Better yet, assign a name to the lm() command, like fit, when you run it (as in the code below) and you have quick access to all sorts of useful information:

fit=lm(planets$period~planets$distance)
Command Result
fit$coefficients \(y\)-intercept and slope of least-squares line
fit$residuals list of the residuals
fit$fitted.values list of the predicted values \(\hat{y}\)

Plot the least-squares line

Using built-in R commands

RStudio likes to describe the \(y\)-intercept and slope of a line with the constants \(a\) and \(b\), respectively. As in \[y=a + bx,\] and the command abline(a= ..., b=...) will add a line with \(y\)-intercept \(a\) and slope \(b\) to a plot if you run these lines of code in succession:

plot(x=planets$distance,y=planets$period,
     xlab="distance from sun (millions of miles)",
     ylab="period of revolution",
     main="Planets in our solar system")
abline(a=-4578.8,b=24.1)

Making a Residual Plot

We can plot the \(x\)-coordinates against the residuals and add a dashed horizontal line through \(y = 0\) with this code

plot(planets$distance,fit$residuals)
abline(h=0,lty=2,col="brown3")

In ggplot

With the geom_abline() command

Here are two approaches. The first adds the line with the geom_abline() command by manually entering the slope and y-intercept as found above:

ggplot(data = planets,aes(x=distance,y=period)) +
  geom_point(col="seagreen") +
  xlab("distance to Sun (millions of miles)") + 
  ylab("period of revolution (Earth days)") +
  ggtitle("Planets in the Solar System") + 
  geom_abline(slope = 24.1, intercept = -4578.8,col="dodgerblue")+
  theme_bw()

Using geom_smooth()

The second approach to fitting a line to data is to use the geom_smooth()command. The advantage here is that the code generates the line from scratch - you don’t have to manually enter the slope and \(y\)-intercept.

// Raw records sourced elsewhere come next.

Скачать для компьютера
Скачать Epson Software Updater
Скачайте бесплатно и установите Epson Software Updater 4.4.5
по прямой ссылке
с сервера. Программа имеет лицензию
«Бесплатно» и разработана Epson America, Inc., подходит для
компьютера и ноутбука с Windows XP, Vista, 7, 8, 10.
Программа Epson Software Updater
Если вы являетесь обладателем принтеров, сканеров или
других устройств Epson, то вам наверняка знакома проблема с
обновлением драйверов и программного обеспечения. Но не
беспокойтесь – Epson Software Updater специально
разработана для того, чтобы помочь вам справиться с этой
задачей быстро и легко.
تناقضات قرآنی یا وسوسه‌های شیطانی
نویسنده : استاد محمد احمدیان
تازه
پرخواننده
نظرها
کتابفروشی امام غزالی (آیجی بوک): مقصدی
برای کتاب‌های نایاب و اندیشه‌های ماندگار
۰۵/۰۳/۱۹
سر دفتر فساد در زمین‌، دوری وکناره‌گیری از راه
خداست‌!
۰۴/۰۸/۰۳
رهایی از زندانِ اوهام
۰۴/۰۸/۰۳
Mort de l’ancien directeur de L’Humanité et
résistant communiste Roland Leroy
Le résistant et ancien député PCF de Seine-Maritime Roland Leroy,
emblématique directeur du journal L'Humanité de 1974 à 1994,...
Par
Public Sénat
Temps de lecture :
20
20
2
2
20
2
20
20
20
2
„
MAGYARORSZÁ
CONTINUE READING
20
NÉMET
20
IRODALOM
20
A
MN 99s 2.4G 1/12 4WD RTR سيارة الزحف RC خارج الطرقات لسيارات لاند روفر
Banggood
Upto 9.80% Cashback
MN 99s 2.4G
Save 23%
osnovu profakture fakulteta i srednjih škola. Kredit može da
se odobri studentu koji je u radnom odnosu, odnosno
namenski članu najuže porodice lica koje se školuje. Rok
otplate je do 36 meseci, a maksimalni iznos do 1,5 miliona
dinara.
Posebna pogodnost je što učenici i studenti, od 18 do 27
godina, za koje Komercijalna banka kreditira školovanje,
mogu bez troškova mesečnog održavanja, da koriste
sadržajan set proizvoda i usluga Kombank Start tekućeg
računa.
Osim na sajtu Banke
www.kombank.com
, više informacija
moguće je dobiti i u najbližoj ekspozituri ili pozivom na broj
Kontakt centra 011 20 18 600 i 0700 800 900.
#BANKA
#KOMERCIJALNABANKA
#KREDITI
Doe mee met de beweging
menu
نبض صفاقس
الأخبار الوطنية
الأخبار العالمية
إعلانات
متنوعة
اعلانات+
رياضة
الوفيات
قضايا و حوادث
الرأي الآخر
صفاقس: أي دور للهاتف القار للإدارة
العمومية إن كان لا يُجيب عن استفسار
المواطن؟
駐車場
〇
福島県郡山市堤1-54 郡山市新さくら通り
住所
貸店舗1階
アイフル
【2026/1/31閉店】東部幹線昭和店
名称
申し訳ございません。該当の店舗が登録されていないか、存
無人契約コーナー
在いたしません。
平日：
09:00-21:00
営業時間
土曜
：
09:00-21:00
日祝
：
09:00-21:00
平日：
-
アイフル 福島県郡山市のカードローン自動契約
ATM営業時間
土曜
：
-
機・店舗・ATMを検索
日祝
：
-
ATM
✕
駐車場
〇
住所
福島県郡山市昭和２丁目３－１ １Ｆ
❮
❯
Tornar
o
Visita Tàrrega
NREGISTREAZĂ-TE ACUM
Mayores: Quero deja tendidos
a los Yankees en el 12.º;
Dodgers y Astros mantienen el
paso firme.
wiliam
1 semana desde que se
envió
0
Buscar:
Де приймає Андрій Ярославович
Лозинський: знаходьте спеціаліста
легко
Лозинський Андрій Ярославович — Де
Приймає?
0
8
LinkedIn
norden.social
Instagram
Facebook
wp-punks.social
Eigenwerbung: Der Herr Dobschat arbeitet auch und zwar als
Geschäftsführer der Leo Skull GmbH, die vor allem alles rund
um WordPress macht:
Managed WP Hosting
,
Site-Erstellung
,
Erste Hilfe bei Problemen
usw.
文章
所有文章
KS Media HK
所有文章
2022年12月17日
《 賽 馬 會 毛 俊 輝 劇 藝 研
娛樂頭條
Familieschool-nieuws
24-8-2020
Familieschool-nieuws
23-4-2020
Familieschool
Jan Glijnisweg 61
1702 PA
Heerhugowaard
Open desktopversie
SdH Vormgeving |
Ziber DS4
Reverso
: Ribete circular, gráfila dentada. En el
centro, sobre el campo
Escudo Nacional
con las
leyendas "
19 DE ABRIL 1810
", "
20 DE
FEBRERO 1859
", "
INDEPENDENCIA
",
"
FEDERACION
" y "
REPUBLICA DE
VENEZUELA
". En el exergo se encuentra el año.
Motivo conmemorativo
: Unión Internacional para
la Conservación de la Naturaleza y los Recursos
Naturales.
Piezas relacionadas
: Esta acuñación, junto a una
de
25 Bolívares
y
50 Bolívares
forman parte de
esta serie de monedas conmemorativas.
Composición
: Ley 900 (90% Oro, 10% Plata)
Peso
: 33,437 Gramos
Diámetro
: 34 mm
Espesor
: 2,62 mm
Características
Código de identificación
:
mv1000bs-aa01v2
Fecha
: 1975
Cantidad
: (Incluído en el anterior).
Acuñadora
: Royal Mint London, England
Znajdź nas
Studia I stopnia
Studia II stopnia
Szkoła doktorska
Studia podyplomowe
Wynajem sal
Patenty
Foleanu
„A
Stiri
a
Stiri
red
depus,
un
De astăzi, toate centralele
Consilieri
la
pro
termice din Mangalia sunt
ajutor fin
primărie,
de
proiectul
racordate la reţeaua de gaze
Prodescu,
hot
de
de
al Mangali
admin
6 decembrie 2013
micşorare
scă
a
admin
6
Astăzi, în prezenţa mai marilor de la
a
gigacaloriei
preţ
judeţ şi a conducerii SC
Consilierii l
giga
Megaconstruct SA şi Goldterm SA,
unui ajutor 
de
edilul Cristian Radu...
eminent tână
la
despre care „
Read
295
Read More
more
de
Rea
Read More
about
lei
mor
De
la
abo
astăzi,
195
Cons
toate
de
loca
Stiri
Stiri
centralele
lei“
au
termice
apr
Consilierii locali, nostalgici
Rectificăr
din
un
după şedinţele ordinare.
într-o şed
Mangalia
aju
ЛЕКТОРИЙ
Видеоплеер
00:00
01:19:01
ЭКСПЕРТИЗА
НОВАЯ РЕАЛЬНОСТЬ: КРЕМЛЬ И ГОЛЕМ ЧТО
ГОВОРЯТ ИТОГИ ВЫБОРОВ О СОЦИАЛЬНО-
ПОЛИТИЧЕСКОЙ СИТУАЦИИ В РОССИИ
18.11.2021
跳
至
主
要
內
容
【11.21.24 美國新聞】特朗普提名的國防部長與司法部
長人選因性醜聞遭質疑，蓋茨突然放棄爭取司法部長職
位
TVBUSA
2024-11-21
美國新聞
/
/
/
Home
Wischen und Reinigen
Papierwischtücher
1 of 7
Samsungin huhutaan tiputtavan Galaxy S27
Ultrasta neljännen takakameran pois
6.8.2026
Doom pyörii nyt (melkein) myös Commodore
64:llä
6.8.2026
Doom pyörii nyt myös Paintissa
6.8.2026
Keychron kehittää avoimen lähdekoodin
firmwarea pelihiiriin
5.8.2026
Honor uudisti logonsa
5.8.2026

ggplot(data = planets,aes(x=distance,y=period)) +
  geom_point(col="seagreen")+
  xlab("distance to Sun (millions of miles)") + 
  ylab("period of revolution (Earth days)") +
  ggtitle("Planets in the Solar System") + 
  geom_smooth(method='lm', formula=y~x, col="blue",size=.8,se=FALSE) +
  theme_classic()

Notice the new “classic” theme!

Bonus Round: A Better Model

The residual plot makes clear that, even though the correlation coefficient is very close to 1, a curved model is better, one that can be represented by a polynomial with a higher power of \(x\).

To find the nature of the curved fit, we begin by comparing log(x) to log(y).

Intermission: Logarithms

Recall, \(\log_{10}(x)\) = the power we need to raise 10 to in order to get \(x\). For instance, \(\log_{10}(100) = 2\) since 10^2 = 100$, \(\log_{10}(1000) = 3\), \(\log_10(1,000,000) = 6\), and \(\log_{10}(0.1)=-1\) since \(10^{-1} = \frac{1}{10}=0.1\).

End of Intermission

So, again, to find the nature of the curved fit, we begin by comparing log(x) to log(y), and see whether the association is linear.

ggplot(data=planets,aes(log10(distance),log10(period)))+
  geom_point()+
  ggtitle("Plotting log(distance) vs log(period)")+
  theme_bw()

Does this plot look linear?

Heck yeah! Super linear, in fact.

If the log-log plot is linear, then the slope of the least-squares line for the log-log data will equal the power in the curved fit for \(y\) and \(x\).

logfit=lm(log10(planets$period)~log10(planets$distance))
logfit$coefficients
##             (Intercept) log10(planets$distance) 
##              -0.3922215               1.5013054

Notice the slope of this linear model is about 1.5, and this explains why we chose the \(x^{1.5}\) for the curved fit in the last question of the R Regression activity.